(Beginning of Supplied entries)
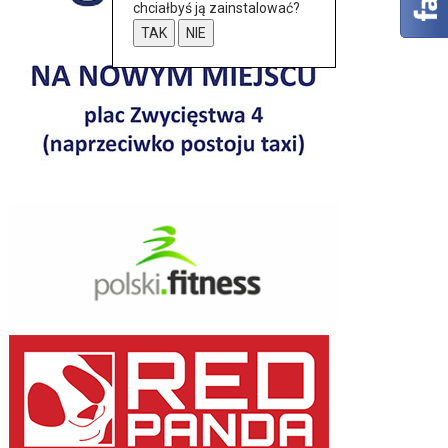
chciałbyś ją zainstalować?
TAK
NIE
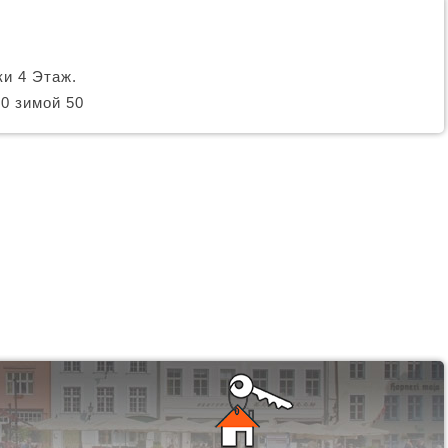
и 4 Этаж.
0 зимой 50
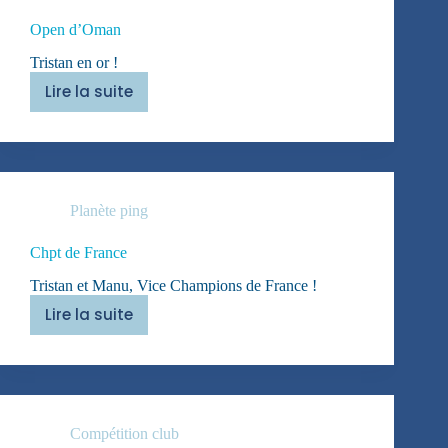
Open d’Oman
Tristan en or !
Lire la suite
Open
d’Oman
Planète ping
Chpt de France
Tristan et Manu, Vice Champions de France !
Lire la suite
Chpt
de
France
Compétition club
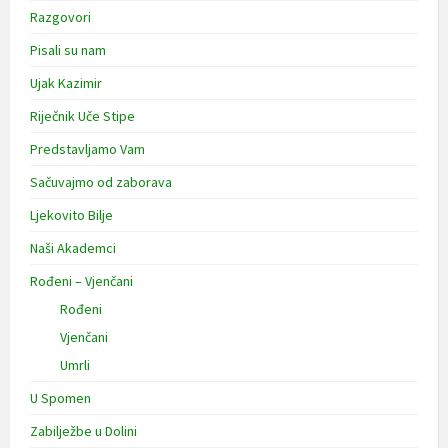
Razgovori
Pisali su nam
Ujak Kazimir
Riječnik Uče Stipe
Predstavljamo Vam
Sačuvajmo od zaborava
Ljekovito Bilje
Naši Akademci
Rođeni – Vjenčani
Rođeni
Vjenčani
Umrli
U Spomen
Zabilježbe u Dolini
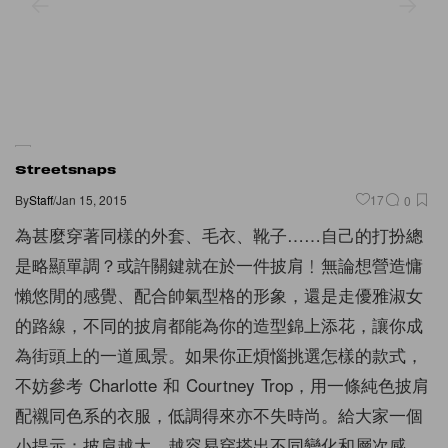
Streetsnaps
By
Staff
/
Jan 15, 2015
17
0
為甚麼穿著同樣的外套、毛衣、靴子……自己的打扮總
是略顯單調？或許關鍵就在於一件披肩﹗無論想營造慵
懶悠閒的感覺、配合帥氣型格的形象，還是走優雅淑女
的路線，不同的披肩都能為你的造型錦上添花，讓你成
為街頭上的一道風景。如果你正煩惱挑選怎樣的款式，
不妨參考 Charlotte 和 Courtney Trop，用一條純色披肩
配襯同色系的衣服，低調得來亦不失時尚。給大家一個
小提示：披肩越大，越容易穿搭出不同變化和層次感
(End of Supplied entries)
(Work instructions): Among the lines above, return those that hold the word "Tristan".

(Answer to this exercise):
Tristan en or !
Tristan et Manu, Vice Champions de France !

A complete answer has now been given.